Antes el ruido era señal de que algo bueno pasaba. Bar lleno: buena noche. Música fuerte: ambiente. Gente hablando encima de gente: vida social. Ahora el bar lleno significa que vas a esperar cuarenta minutos parado, que vas a gritar toda la noche para comunicarte y que vas a llegar a tu casa con dolor de cabeza y la garganta rasposa, habiendo gastado suficiente dinero como para haber comido bien tres días. El ruido dejó de ser promesa y se volvió costo.

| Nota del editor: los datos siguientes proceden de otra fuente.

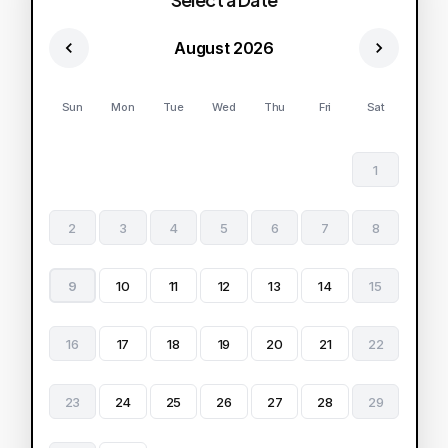
August 2026
Sun
Mon
Tue
Wed
Thu
Fri
Sat
1
2
3
4
5
6
7
8
9
10
11
12
13
14
15
16
17
18
19
20
21
22
23
24
25
26
27
28
29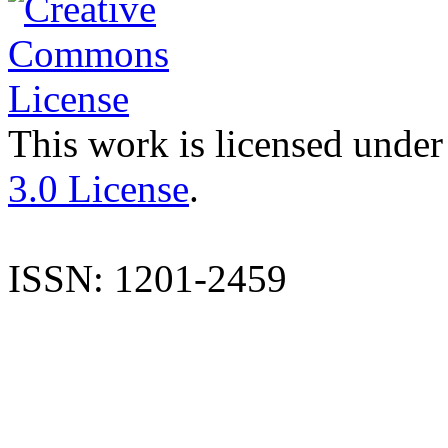
This work is licensed under
3.0 License
.
ISSN: 1201-2459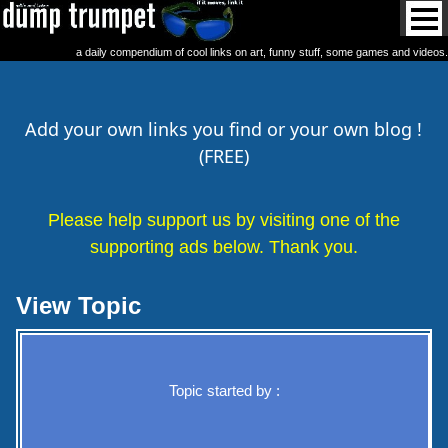
a daily compendium of cool links on art, funny stuff, some games and videos.
Add your own links you find or your own blog !
(FREE)
Please help support us by visiting one of the
supporting ads below. Thank you.
View Topic
Topic started by :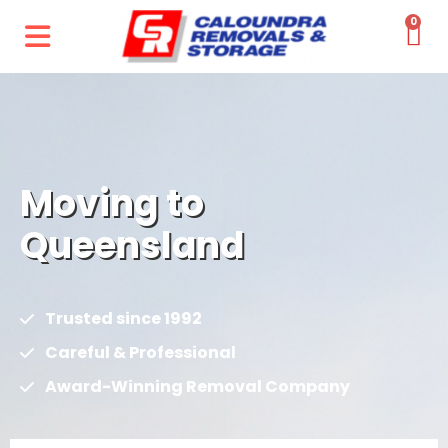
0
Moving to
Queensland
Trusted since 1992
Careful & Professional
Award-Winning Removal Company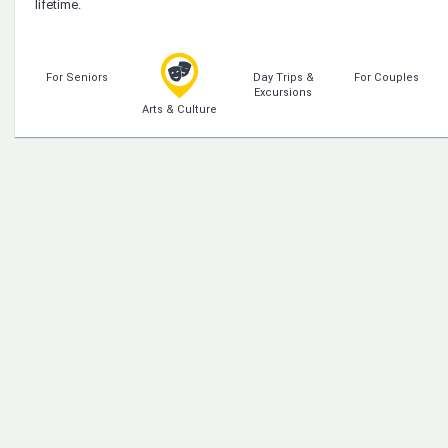
lifetime.
For Seniors
Day Trips &
For Couples
Excursions
Arts & Culture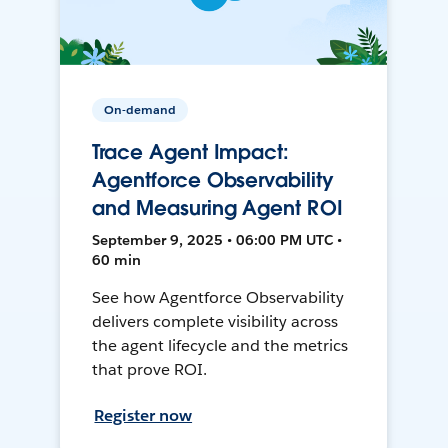
On-demand
Trace Agent Impact:
Agentforce Observability
and Measuring Agent ROI
September 9, 2025 • 06:00 PM UTC •
60 min
See how Agentforce Observability
delivers complete visibility across
the agent lifecycle and the metrics
that prove ROI.
Register now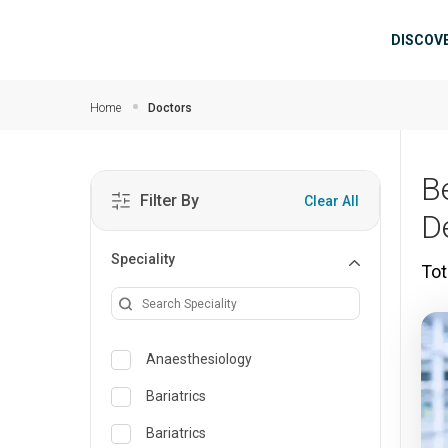
Skip to main content
Mai
DISCOV
Home
Doctors
B
Filter By
Clear All
D
Speciality
Tot
Anaesthesiology
Bariatrics
Bariatrics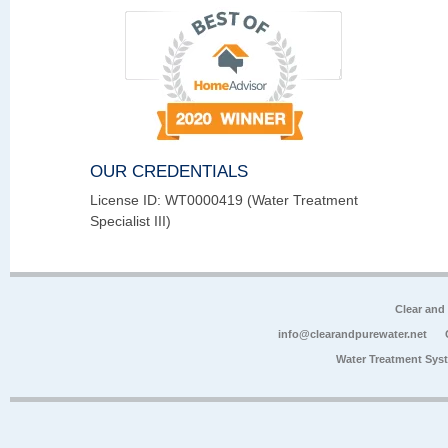
OUR CREDENTIALS
License ID: WT0000419 (Water Treatment
Specialist III)
Clear and
info@clearandpurewater.net
Water Treatment Sys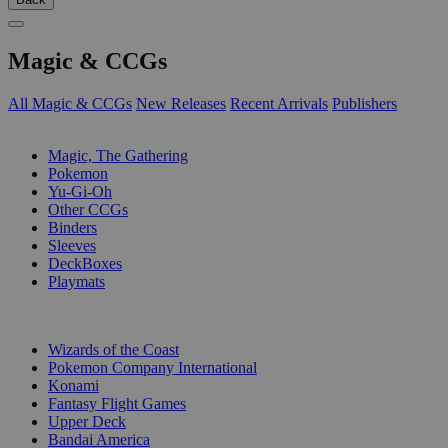
Magic & CCGs
All Magic & CCGs
New Releases
Recent Arrivals
Publishers
SUB-CATEGORIES
Magic, The Gathering
Pokemon
Yu-Gi-Oh
Other CCGs
Binders
Sleeves
DeckBoxes
Playmats
PUBLISHERS
Wizards of the Coast
Pokemon Company International
Konami
Fantasy Flight Games
Upper Deck
Bandai America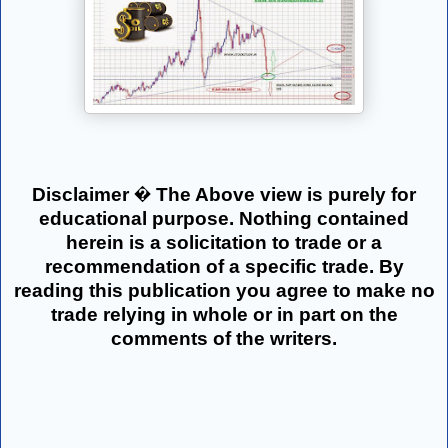
Disclaimer � The Above view is purely for
educational purpose. Nothing contained
herein is a solicitation to trade or a
recommendation of a specific trade. By
reading this publication you agree to make no
trade relying in whole or in part on the
comments of the writers.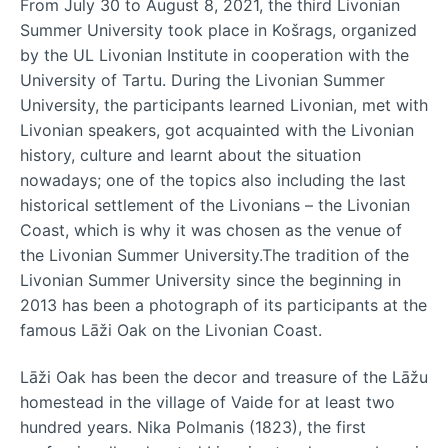
From July 30 to August 8, 2021, the third Livonian
Summer University took place in Košrags, organized
by the UL Livonian Institute in cooperation with the
University of Tartu. During the Livonian Summer
University, the participants learned Livonian, met with
Livonian speakers, got acquainted with the Livonian
history, culture and learnt about the situation
nowadays; one of the topics also including the last
historical settlement of the Livonians – the Livonian
Coast, which is why it was chosen as the venue of
the Livonian Summer University.The tradition of the
Livonian Summer University since the beginning in
2013 has been a photograph of its participants at the
famous Lāži Oak on the Livonian Coast.
Lāži Oak has been the decor and treasure of the Lāžu
homestead in the village of Vaide for at least two
hundred years. Nika Polmanis (1823), the first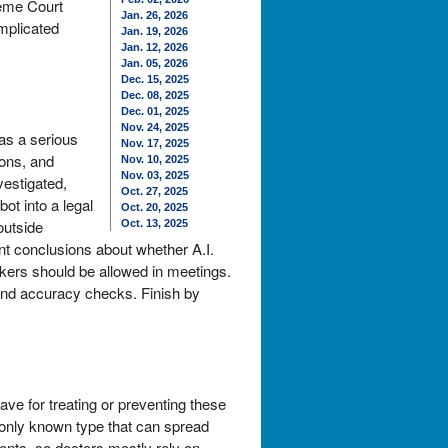
reme Court
Jan. 26, 2026
omplicated
Jan. 19, 2026
Jan. 12, 2026
Jan. 05, 2026
Dec. 15, 2025
Dec. 08, 2025
Dec. 01, 2025
Nov. 24, 2025
as a serious
Nov. 17, 2025
ions, and
Nov. 10, 2025
Nov. 03, 2025
vestigated,
Oct. 27, 2025
ot into a legal
Oct. 20, 2025
outside
Oct. 13, 2025
nt conclusions about whether A.I.
akers should be allowed in meetings.
 and accuracy checks. Finish by
ve for treating or preventing these
e only known type that can spread
ents, so doctors mostly rely on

Y no es solo el ruido de los lugares. Es todo. Es el ruido del celular, que ya no descansa. El grupo de WhatsApp de la familia que a las siete de la mañana ya tiene cuarenta y dos mensajes, ninguno urgente, todos inevitables. La notificación del trabajo que llega un domingo, como si el domingo fuera un concepto negociable. El timeline que ya no informa: solo agita. Cada vez que abres redes sociales a los 40, no te enteras de nada útil; te enteras de que el mundo está en llamas, de que alguien está muy enojado con alguien más por algo que pasó hace tres días, y de que hay una discusión activa sobre un tema que en dos semanas nadie va a recordar. Todo a volumen máximo. Todo al mismo tiempo. Todo reclamando ser urgente.
Y el cuerpo lo siente. Eso es lo que no te explican: que el ruido a cierta edad ya no se queda afuera. Se mete. Se instala en los hombros. En la mandíbula apretada sin que te hayas dado cuenta. En ese cansancio particular que no se va con dormir porque no es cansancio físico: es saturación. El sistema ya procesó demasiado. Y lo que antes era estimulante -la ciudad, el movimiento, el estar en medio de todo- ahora simplemente pesa.
Entonces uno empieza a hacer cosas que antes le parecían síntomas de algo preocupante. Busca el restaurante con música baja. Elige la mesa del fondo. Sale a caminar sin audífonos, solo para oír otra cosa. Apaga las notificaciones y no lo anuncia en ningún lado porque sabe que si lo anuncia va a sonar a performance de bienestar, y uno ya tiene suficiente ruido sin agregarle el de su propia marca personal. Uno quiere silencio sin tener que explicar por qué quiere silencio.
Y no es que te hayas vuelto ermitaño. No es depresión ni desconexión ni ninguna de esas palabras que la gente usa cuando no entiende que a veces el mundo simplemente es demasiado. Es que a los cuarenta uno ya tiene un presupuesto de tolerancia y aprendió, a fuerza, a gastarlo bien. Y el ruido innecesario ya no entra en el presupuesto. Ya no cabe. Ni el del bar ni el del grupo ni el de la persona que siempre tiene una opinión sobre todo, urgente, inapelable, en el peor momento posible.
El silencio, descubres tarde, no es ausencia. Es lo que queda cuando dejas de fingir que todo merece tu atención. Y a los 40 eso ya no es síntoma de nada: es criterio.